Phil Anderson

Consumer protections should be proportionate to the risk for the consumer otherwise simple advice will never be affordable, the Association of Financial Advisers has argued in its submission to the Quality of Review.

AFA chief executive Phil Anderson tells Professional Planner the fixed cost of financial advice at the client level is so significant that ongoing arrangements are the only solution for advisers currently.

“Rather than getting advice via a long document that would take six weeks to provide, what if we could do it in front of them and leave them with something of material value for a smaller fee? We have to be prepared to move away from the paradigm that we’re currently in and not feel constrained by it.”

There needs to be a model where complexity and consumer risk is low, Anderson says, and simple advice can be given at a reasonable cost.

“If you have someone who wants to get some really basic advice – like where should I put my super and how much insurance should be in my group super arrangement – how do you get really basic advice?”

Anderson says the goal of the review should be to understand what clients value and are willing to pay for.

“We’ve had government intervention to introduce significant additional consumer protection measures and resulting in material additional costs, however is that something clients want and are prepared to pay for?”

For clients who do want a basic service, Anderson says forcing them to go through the full statement of advice procedure and then the annual renewal process doesn’t make sense.

“That adds up to significant dollars just to get an arrangement in place and then to maintain it. It’s not client centric.”

The principle of it

The submission argued a principles-based regime alone is not the answer to the current challenges with regulatory uncertainty.

Anderson acknowledges there have been discussions in the industry about going to a principles-based regime, but if that happens he believes it needs to develop in a way that makes things better not worse.

He cites Section 912A(1)(a) of the Corporations Act as a principles-based piece of legislation that offered insufficient certainty.

“It can be used in a very broad context both in a surveillance and enforcement sense so we don’t want a principles-based regime that provides no certainty in a punitive regulatory intervention environment,” Anderson says.

Sweet relief

In its submission the AFA called for the removal of safe harbour steps or at least step G, which has been suggested by Anderson as well as another financial services consultant, and the ASIC record keeping class order.
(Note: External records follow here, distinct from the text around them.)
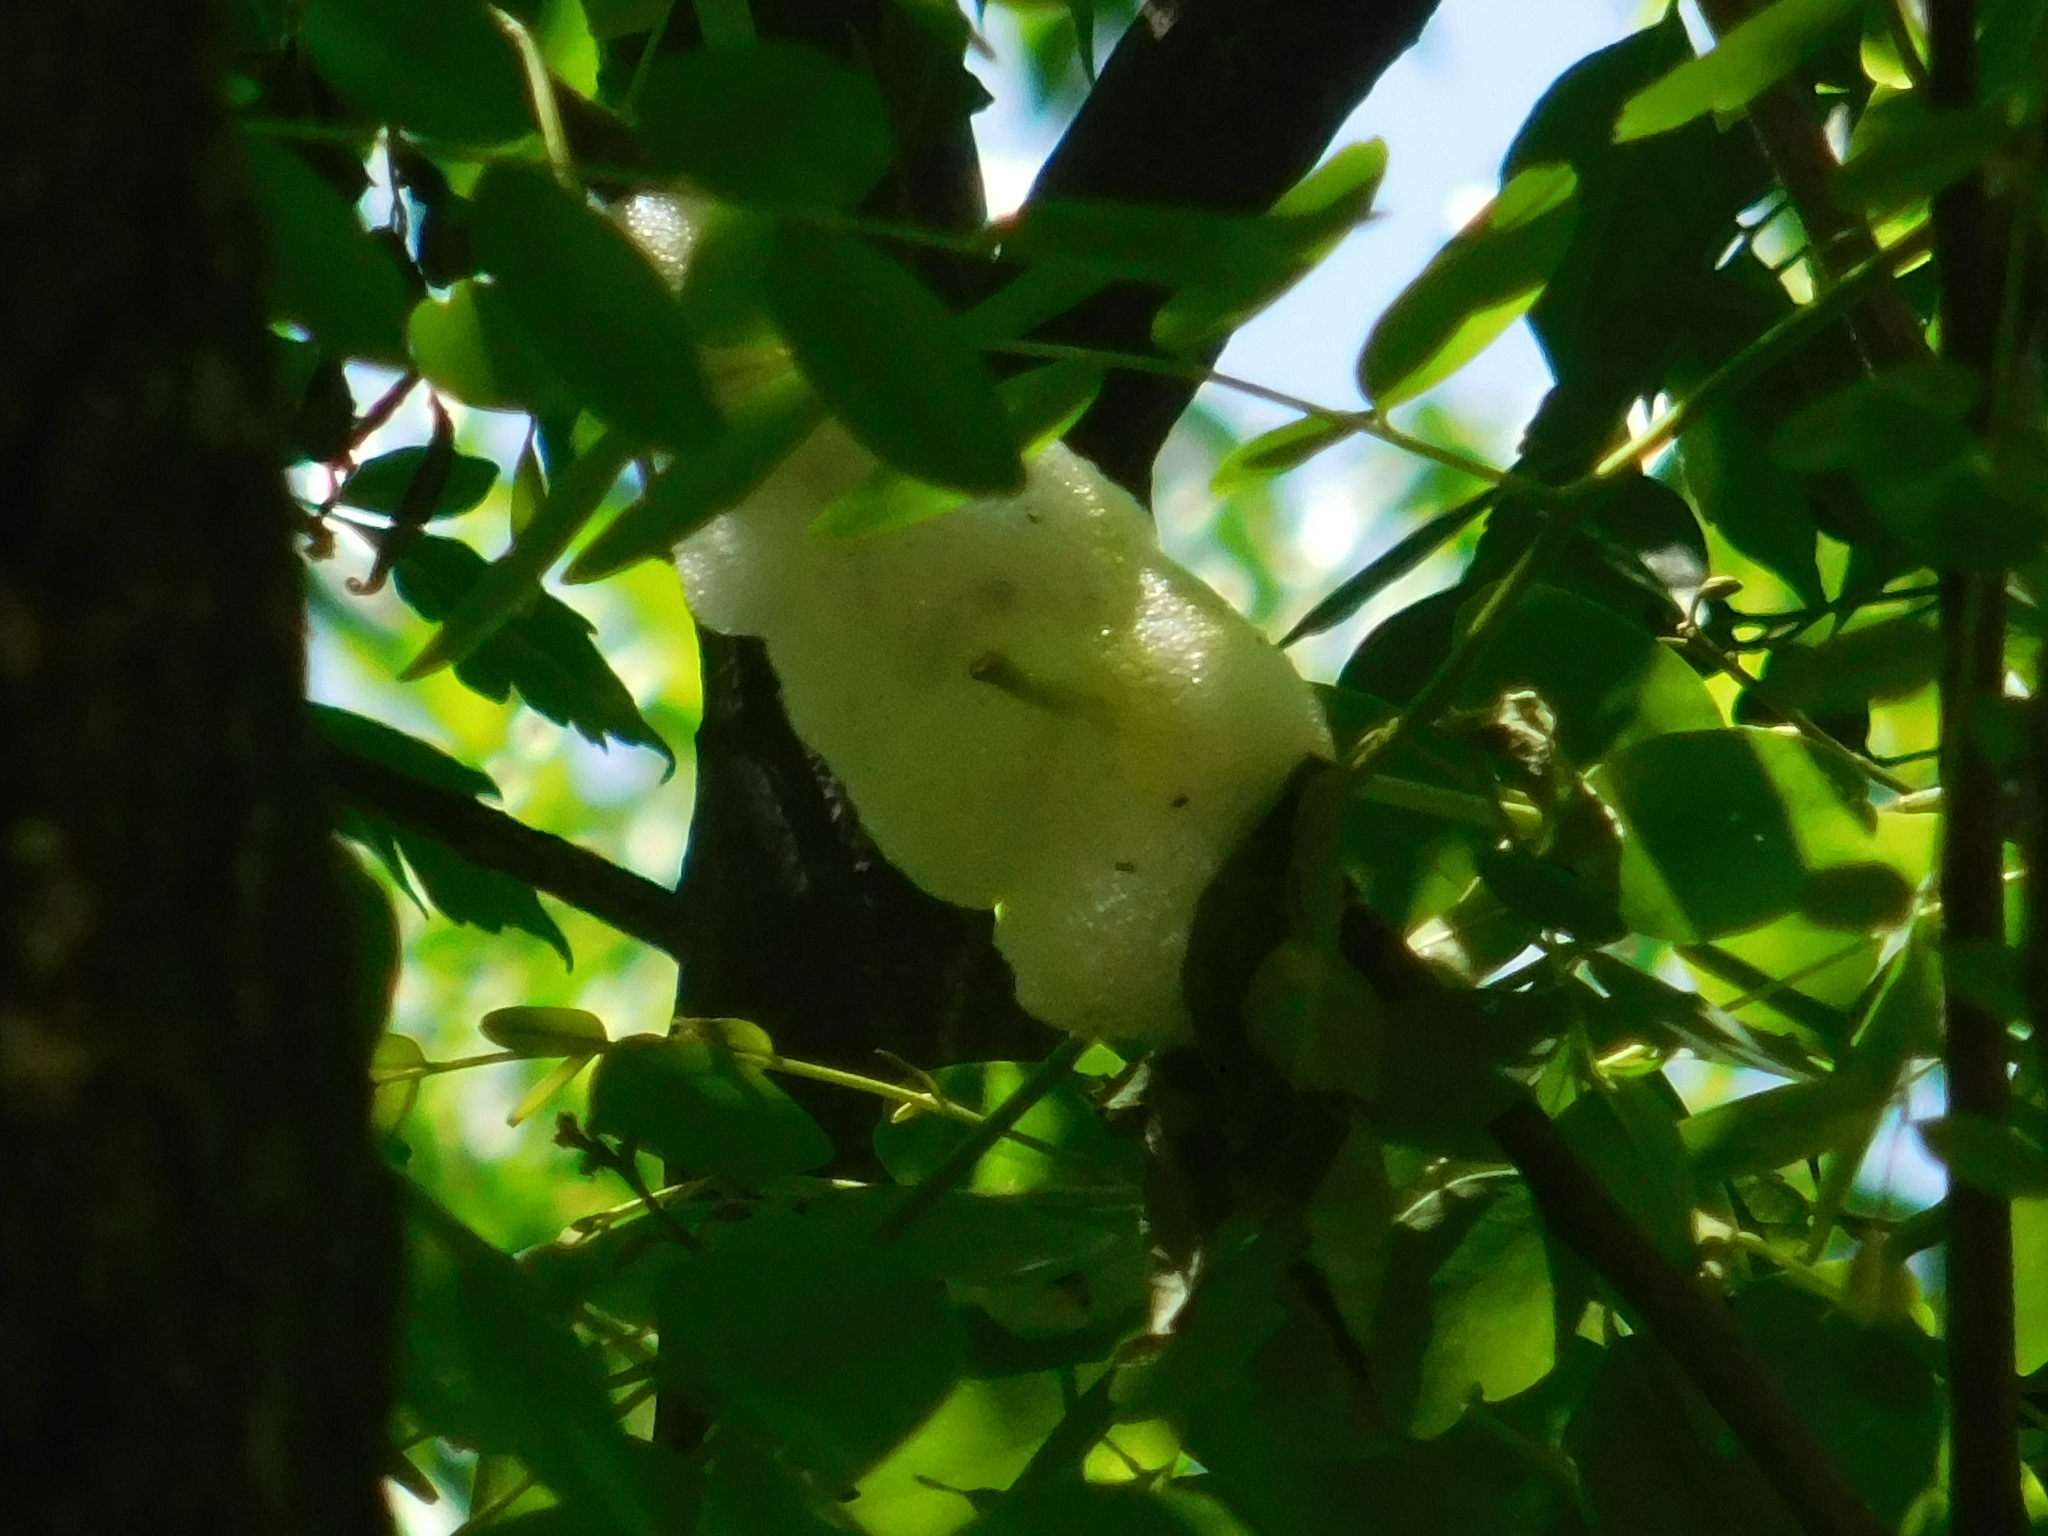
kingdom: Animalia
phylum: Arthropoda
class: Insecta
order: Hemiptera
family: Aphrophoridae
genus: Cephisus
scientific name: Cephisus siccifolius
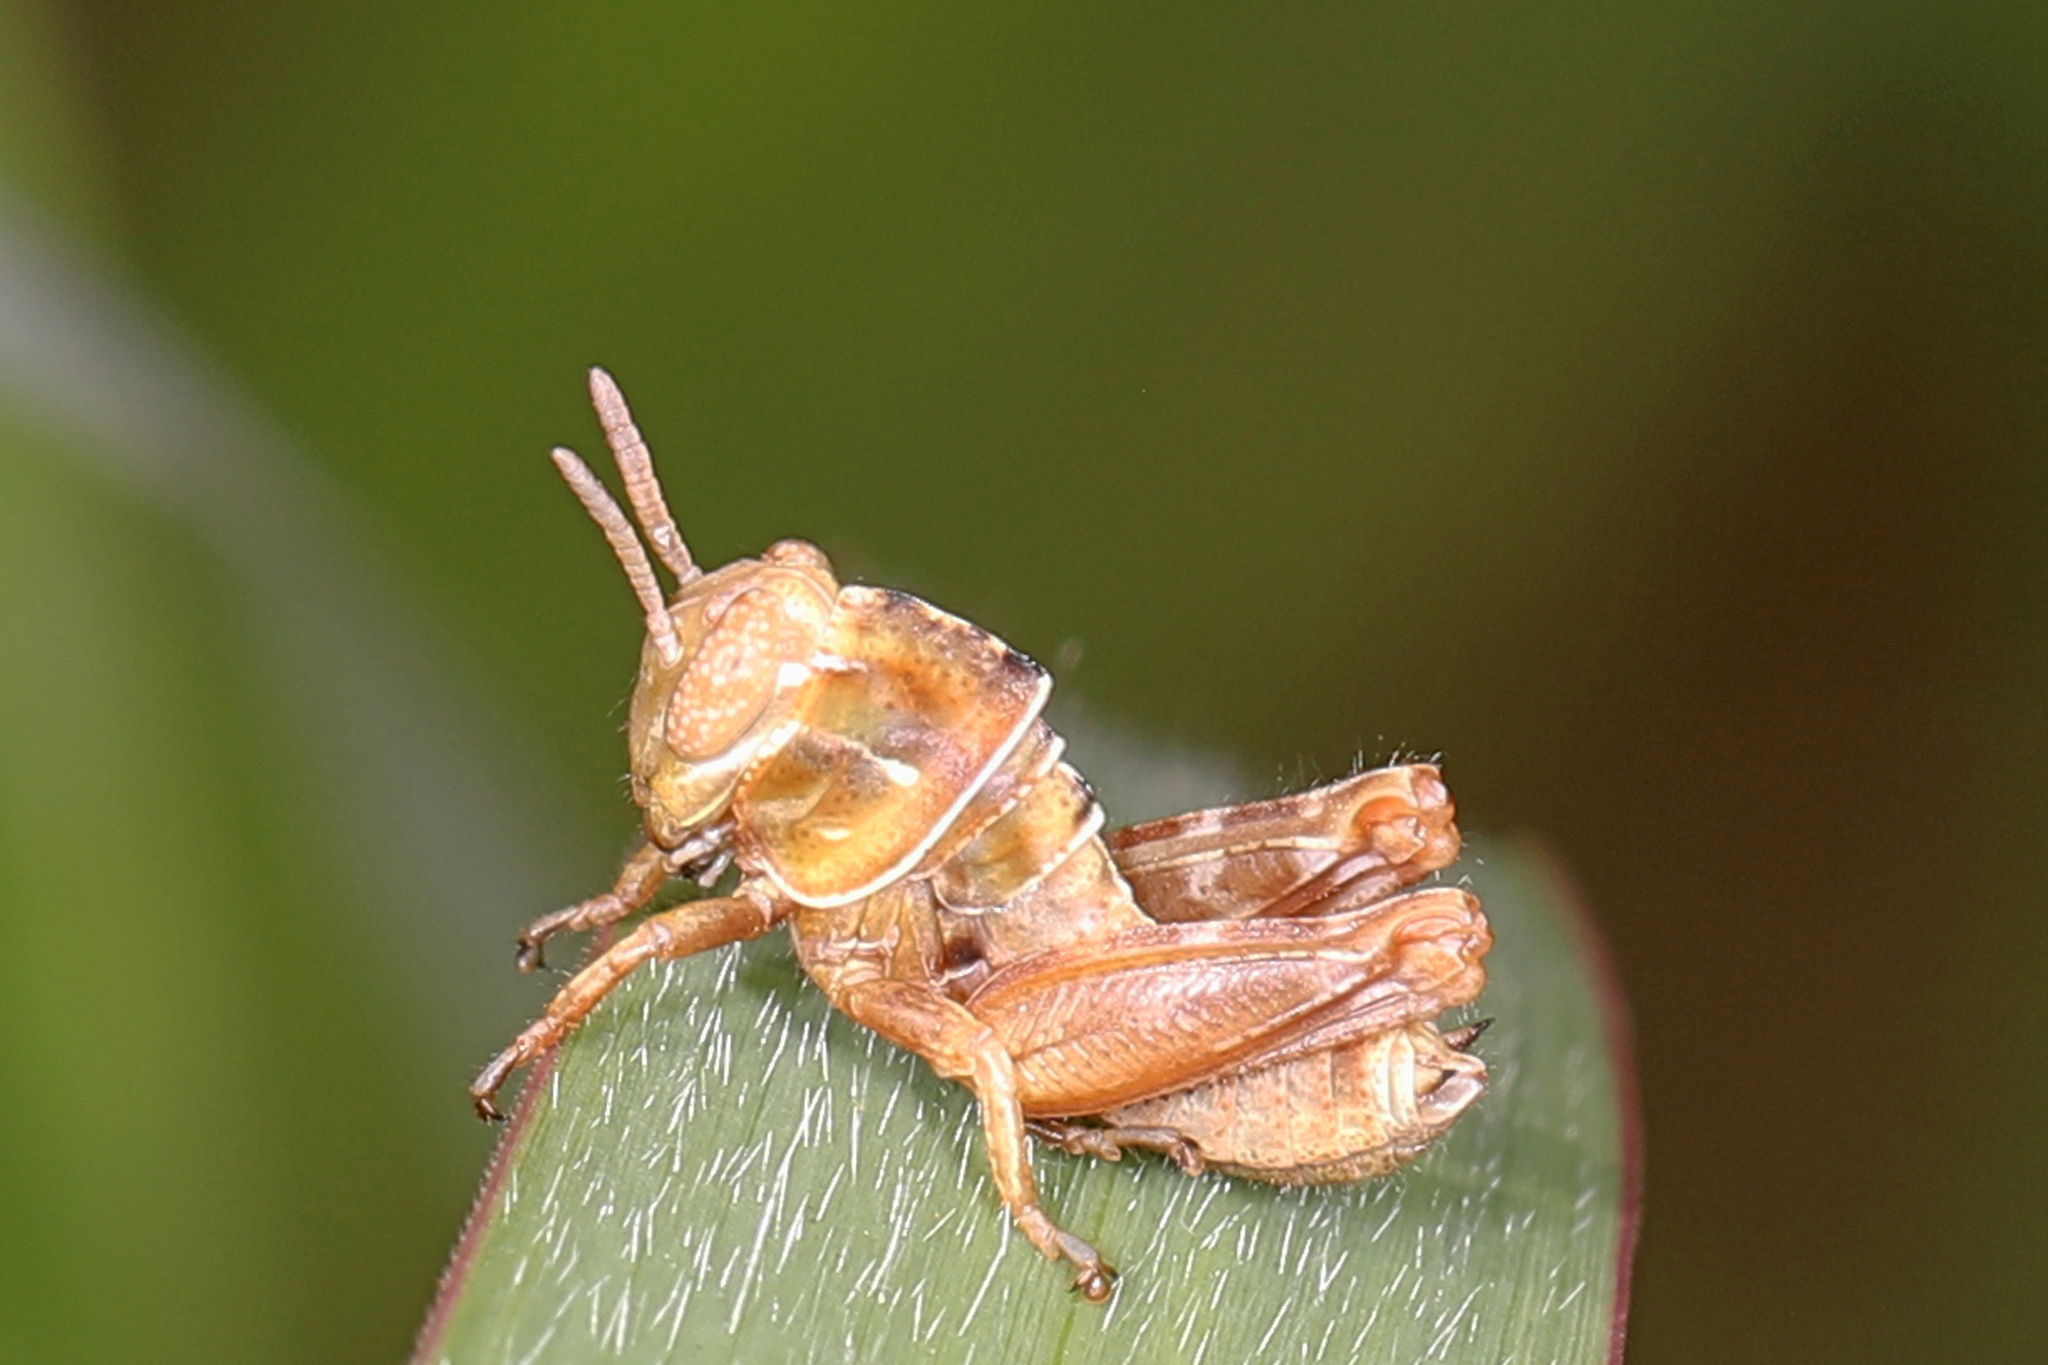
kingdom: Animalia
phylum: Arthropoda
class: Insecta
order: Orthoptera
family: Acrididae
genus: Eotettix
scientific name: Eotettix signatus
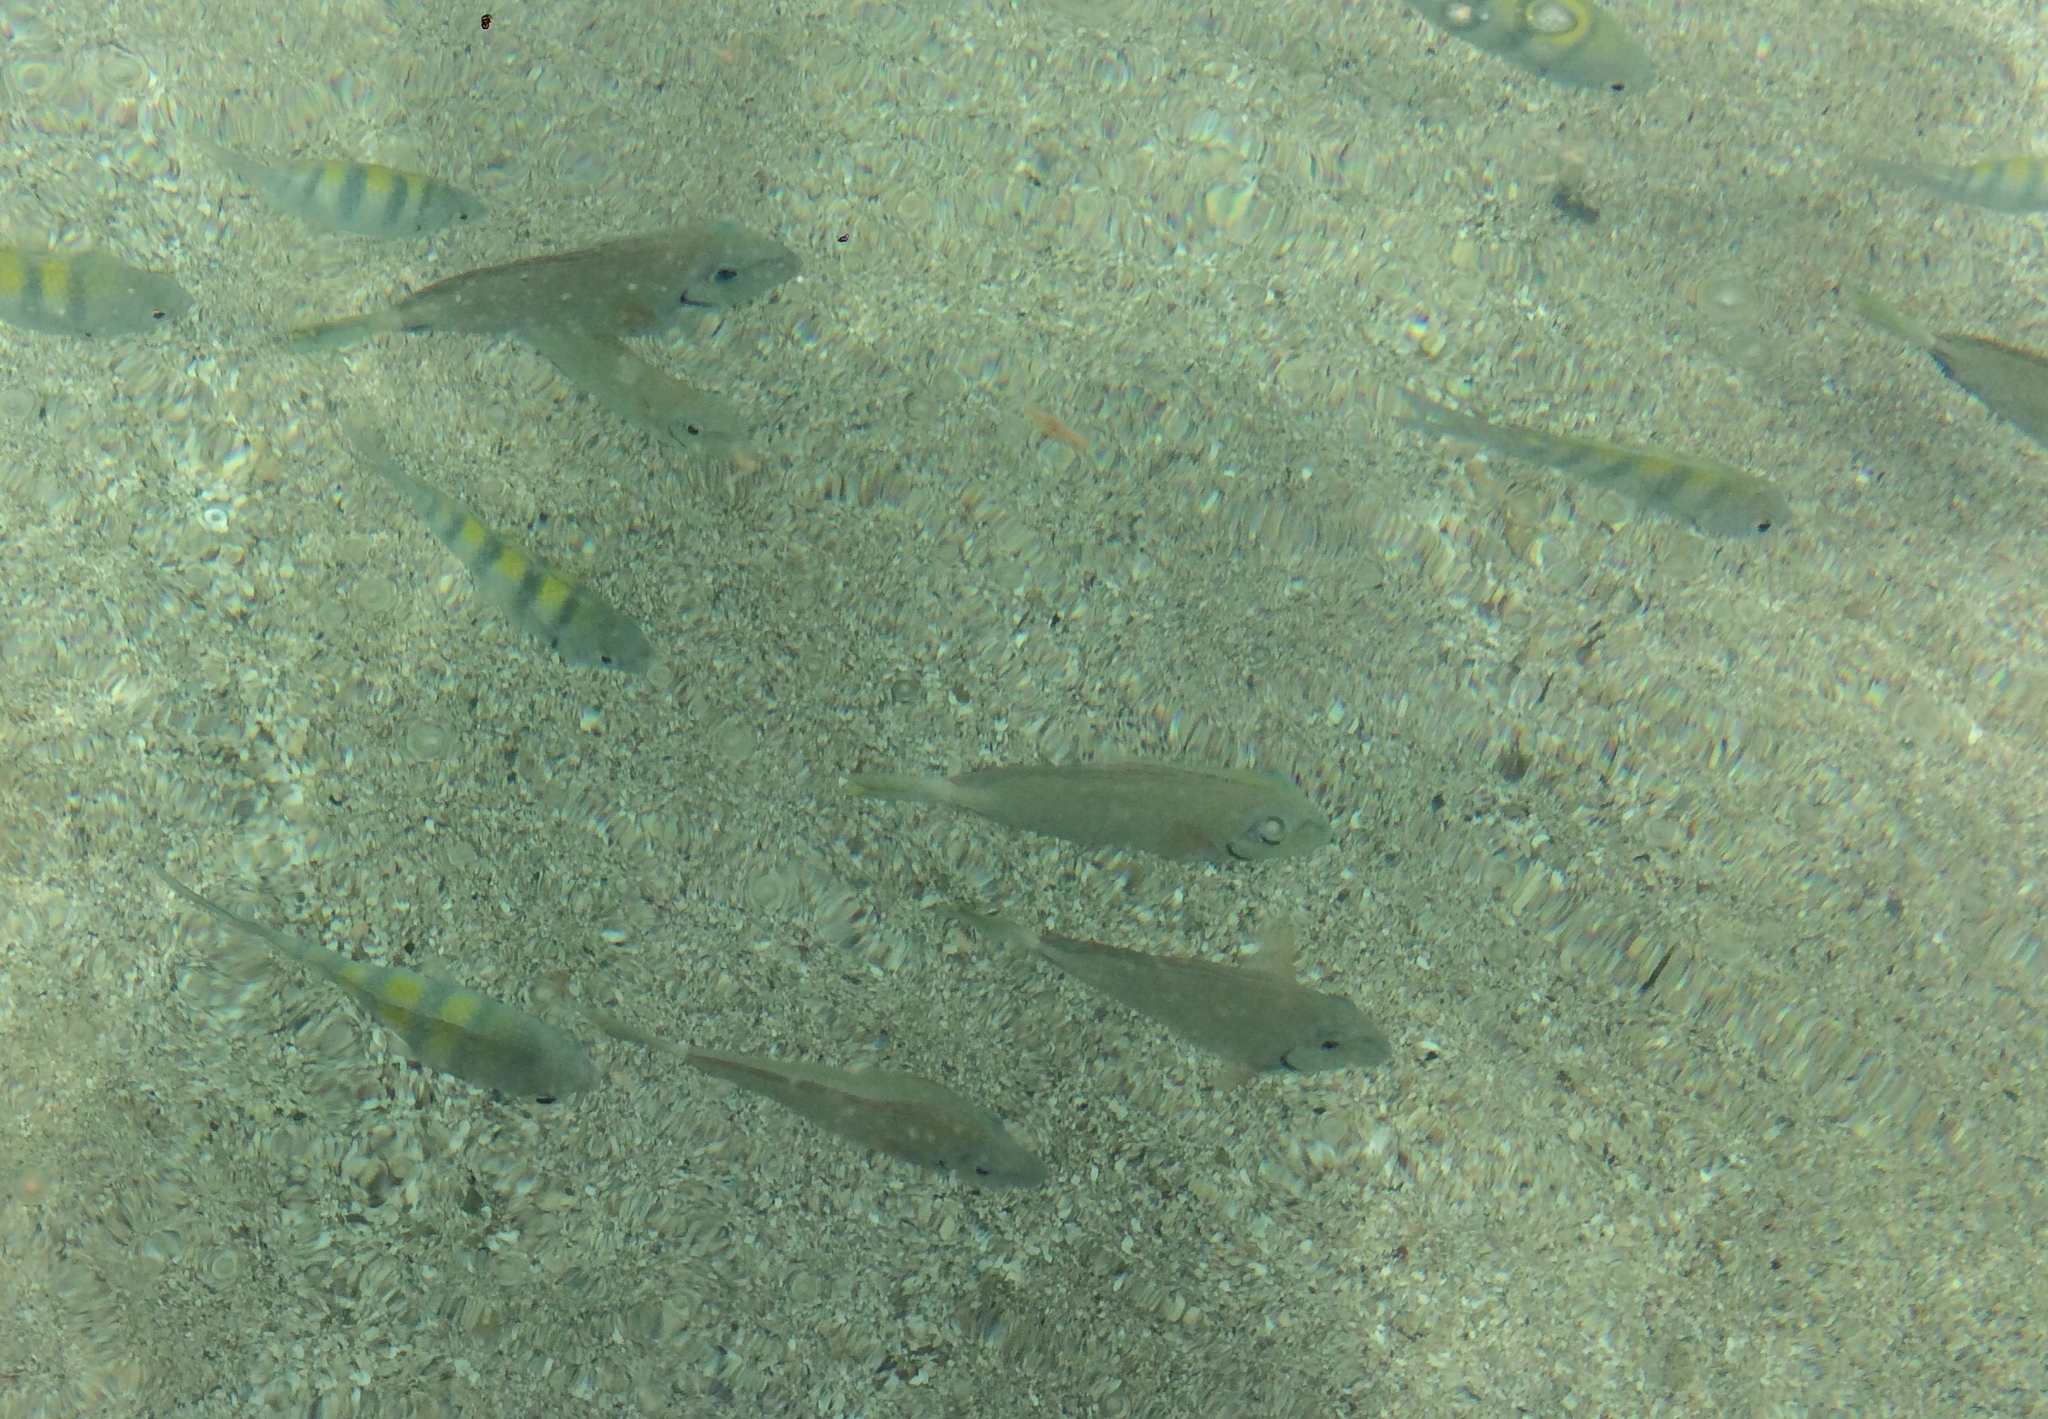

It also recommended fixing fee disclosure statements and annual renewals by suspending the client consent obligations for three years and having the obligation automated by enabling one signature per client.

There is a high level of duplication between financial services guides, SOAs and FDSs, the submission stated, with the suggestion of a complete removal of FSGs and design and distribution obligations.

With all these recommendations, Anderson says there’s no silver bullet.

“There’s going to be a lot of things that can potentially make a material difference and we want to see technology and regulatory certainty make a real difference.”

One comment on “Consumer protections should be proportionate to risk: AFA”
  1. Avatar
    Jeremy Wright

    If the foundations of a building start to subside or crumble, then the whole structure is in trouble and needs fixing.

    Cracked walls being repaired will only crack again if the foundations are not properly remediated and the longer it goes on, the higher the damage bill to fix it.

    Financial Planning is the same. Wealth Protection is the foundations upon which everything else is built upon.

    Therefore, in order to remedy the issues plaquing the whole industry, we need to start with fixing the advised Life Insurance sector first, as that is reaching a point of the foundations collapsing.

    I have harped on about how to fix this easily and efficiently on numerous occasions and to date there has been no alternate solution that will work, so NOW is the time for Treasury and the Government to make the first steps and I am prepared to debate with all and sundry about the pro’s and con’s of all solutions put forward.

    What the Advised Life Insurance sector and the Life Companies themselves do not have, is time, as every day that passes, more Advisers leave, claims go up, New Business goes down, existing clients continue to get slogged with premium increases to offset losses and it is a road to perdition unless things change.

    The solution is simple and can be enacted quickly, efficiently and cost effectively, with NIL downside, so what are we waiting for?